Ni equipos marrulleros ni árbitros caseros
El fenómeno de las racionalizaciones partidistas se está trasladando a la evaluación de la actividad del poder judicial, percibida de forma creciente como guiada más por intereses políticos que técnico-jurídicos
Dime a qué bando te adscribes y te diré qué piensas sobre este u otro asunto público. De paso te diré los medios que consumes o las personas a las que sigues en las redes sociales. Lo cierto es que la adscripción a una determinada identidad política parece haber absorbido toda capacidad para mantener una distancia crítica hacia las posiciones de nuestro grupo de referencia. Lo que en la democracia se veía siempre como una virtud, el gozar de autonomía de criterio, el fundamento del pluralismo, se percibe ahora como debilidad. Es más, como algo equivalente a “pasarse al enemigo”. El resultado es que se “piensa por batallones”, como decía Javier Pradera, y este síndrome se ha acentuado con la polarización y, en particular, con la aparición de una política cada vez más compleja en la que la escisión nosotros/ellos cumple la función de reducirla.

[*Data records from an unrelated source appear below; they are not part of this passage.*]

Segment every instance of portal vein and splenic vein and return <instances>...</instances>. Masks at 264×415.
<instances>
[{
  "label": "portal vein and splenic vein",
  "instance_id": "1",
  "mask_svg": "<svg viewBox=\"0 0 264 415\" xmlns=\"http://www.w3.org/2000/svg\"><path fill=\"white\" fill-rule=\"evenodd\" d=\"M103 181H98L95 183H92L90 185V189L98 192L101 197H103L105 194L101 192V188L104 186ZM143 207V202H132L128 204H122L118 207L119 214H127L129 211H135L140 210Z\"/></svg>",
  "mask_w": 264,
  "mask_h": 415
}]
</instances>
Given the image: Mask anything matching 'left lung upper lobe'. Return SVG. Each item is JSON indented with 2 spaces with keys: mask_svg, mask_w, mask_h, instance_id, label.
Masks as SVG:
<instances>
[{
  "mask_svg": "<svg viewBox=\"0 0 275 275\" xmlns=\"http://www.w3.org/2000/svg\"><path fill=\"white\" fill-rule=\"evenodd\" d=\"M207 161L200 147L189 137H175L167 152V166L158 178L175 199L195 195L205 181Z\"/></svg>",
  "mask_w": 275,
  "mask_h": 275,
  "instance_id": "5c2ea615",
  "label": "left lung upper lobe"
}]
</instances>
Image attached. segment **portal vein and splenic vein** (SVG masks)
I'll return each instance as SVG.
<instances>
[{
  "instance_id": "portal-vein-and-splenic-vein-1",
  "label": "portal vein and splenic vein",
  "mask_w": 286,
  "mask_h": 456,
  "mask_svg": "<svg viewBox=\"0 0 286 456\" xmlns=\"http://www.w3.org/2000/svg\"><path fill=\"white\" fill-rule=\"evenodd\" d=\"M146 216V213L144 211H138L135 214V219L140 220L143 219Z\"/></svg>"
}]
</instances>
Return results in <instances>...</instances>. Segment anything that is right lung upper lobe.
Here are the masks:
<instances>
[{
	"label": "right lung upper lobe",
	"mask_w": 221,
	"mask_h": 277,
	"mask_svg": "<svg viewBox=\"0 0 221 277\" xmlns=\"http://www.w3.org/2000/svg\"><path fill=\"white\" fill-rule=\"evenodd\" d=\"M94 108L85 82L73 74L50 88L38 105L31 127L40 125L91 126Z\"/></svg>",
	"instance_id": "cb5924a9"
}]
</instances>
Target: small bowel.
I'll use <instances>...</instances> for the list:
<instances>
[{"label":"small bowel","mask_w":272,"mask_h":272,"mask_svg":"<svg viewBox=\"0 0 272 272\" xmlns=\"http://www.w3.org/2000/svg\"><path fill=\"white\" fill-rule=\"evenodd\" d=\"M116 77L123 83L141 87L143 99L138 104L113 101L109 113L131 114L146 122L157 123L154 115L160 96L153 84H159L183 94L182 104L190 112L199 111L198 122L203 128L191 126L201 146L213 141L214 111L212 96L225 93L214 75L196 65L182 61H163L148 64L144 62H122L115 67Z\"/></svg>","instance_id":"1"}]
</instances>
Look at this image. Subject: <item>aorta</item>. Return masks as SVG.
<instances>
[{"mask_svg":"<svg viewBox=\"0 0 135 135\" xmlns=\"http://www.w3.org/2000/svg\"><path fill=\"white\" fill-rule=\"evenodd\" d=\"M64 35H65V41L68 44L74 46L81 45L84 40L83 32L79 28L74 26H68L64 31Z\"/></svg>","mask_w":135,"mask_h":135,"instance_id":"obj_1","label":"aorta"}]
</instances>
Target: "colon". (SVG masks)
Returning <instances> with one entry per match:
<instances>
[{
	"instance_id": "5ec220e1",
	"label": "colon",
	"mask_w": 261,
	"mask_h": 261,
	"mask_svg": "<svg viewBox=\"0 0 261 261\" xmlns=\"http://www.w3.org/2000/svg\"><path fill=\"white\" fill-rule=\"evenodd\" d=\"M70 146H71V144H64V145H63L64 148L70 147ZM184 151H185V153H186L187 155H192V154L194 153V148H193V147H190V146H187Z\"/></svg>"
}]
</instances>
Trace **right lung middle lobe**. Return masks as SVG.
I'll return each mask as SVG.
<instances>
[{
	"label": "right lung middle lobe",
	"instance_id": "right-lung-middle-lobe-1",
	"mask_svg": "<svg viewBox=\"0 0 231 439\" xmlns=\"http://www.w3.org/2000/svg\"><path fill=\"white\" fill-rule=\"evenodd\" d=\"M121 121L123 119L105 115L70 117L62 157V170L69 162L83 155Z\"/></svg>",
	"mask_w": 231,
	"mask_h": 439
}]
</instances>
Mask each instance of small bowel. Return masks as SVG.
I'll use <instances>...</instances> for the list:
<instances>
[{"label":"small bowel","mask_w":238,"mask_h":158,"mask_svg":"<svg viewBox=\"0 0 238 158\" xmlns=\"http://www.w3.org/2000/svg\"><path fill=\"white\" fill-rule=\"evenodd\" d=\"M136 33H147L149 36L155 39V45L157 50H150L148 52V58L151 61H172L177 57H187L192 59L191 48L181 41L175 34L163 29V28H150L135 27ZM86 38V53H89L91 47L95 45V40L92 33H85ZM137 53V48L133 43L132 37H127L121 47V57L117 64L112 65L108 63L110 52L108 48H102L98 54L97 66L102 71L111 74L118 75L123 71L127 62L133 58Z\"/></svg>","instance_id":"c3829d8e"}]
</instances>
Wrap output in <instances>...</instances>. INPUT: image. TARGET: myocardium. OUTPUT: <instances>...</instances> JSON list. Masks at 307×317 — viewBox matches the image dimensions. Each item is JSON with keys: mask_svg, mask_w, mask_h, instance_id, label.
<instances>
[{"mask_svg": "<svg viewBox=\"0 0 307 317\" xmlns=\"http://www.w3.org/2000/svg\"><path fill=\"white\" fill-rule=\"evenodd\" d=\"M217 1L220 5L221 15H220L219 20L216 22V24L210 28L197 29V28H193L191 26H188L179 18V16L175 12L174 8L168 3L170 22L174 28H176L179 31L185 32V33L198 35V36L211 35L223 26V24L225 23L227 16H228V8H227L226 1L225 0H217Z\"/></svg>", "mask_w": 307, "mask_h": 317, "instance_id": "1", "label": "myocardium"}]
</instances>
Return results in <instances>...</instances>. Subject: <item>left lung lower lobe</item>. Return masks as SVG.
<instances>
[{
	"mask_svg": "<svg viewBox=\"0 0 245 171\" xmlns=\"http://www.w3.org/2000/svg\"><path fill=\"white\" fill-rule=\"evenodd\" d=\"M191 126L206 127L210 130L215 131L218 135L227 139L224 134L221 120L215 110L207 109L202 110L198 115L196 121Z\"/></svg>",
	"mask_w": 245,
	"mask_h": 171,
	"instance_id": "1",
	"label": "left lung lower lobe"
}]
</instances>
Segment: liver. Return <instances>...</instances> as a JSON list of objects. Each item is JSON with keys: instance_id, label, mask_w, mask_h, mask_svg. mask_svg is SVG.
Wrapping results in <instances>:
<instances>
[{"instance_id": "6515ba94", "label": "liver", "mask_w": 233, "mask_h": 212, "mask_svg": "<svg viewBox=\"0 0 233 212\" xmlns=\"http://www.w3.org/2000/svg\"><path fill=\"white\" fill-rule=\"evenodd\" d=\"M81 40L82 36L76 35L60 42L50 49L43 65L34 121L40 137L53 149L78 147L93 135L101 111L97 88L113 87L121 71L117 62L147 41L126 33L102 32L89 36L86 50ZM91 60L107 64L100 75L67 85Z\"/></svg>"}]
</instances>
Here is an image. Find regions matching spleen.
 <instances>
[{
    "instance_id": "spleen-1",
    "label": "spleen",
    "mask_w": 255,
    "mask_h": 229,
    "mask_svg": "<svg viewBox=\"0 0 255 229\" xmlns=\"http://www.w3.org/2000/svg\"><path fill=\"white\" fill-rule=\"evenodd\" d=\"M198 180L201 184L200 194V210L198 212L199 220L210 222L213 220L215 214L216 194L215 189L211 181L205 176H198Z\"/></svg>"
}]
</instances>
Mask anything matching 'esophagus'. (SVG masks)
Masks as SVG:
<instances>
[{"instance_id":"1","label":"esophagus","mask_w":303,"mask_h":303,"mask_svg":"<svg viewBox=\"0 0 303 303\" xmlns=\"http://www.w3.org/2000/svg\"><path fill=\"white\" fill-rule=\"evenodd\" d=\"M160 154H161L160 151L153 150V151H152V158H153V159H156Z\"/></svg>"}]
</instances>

Traigo esto a colación porque el fenómeno de las racionalizaciones partidistas se está trasladando a la evaluación de la actividad del poder judicial, percibida de forma creciente como guiada más por intereses políticos que técnico-jurídicos. La máxima aquí sería la siguiente: dime a quién beneficia una determinada sentencia que interfiere en el posicionamiento político de grupos en disputa y te diré el color político del juez o tribunal que la dicta. Y lo mismo vale para el comportamiento de los fiscales o los magistrados del Tribunal Constitucional. Hasta que las sentencias las dicte algún robot de IA, si alguna vez llega a ocurrir, es obvio que los jueces tienen sesgos ideológicos, pero hay que presumir que son la boca de la ley, no la boca de este u otro partido. Para intentar justificar por qué esto es así, el catedrático Andrés Ollero, exmiembro del Constitucional y que tantas veces fuera acusado de partidista por haber sido en su día diputado del PP, escribió el libro Votos particulares, en el que muestra cómo 33 veces disintió del voto mayoritario de sentencias consideradas conservadoras y 36 de las progresistas. Muy sesgado no debía de estar. Seguro que podemos encontrar ejemplos similares de magistrados del otro lado.
Si esto es así, ¿por qué el PP se niega en redondo a renovar el CGPJ? O, ¿por qué actúa el fiscal general con la apariencia de un delegado del Gobierno? O, ¿cómo es posible que el actual Constitucional sentencie siempre reproduciendo milimétricamente su presunta distribución ideológica? El ciudadano de a pie tiene buenas razones para pensar que hay una indudable interferencia política en la vida judicial, y que aquí también se “sentencia por batallones”, como si el derecho fuera un chicle que puede extenderse de forma casi ilimitada en la dirección querida. Los medios tampoco ayudan. Si se fijan, en la última sentencia de ese tribunal sobre el caso de los ERE, los medios favorables al Gobierno compraron unánimemente las razones de la mayoría, mientras que los de la oposición porfiaron por denigrarla. Cero disidencias en cada uno de ellos. Pero a menos que se leyeran unos y otros no había forma de enterarse de los argumentos en disputa para poder acceder a un criterio propio. Lo complejo se liquida aproximándolo a las posiciones de parte, no haciendo pedagogía.
Las instituciones del Estado de derecho son ahora mismo la víctima propiciatoria de las pulsiones iliberales que presionan por doquier. Es obligación de todos defenderlas, pero sobre todo de explicar su sentido dentro del sistema. Y tengo para mí que este reside en su incómodo papel de árbitro. El de las fuerzas políticas es el de enfrentarse entre sí y hacerlo sujetándose a las normas; el del árbitro es el de aplicarlas, sin favoritismos. No queremos equipos marrulleros, pero tampoco árbitros caseros.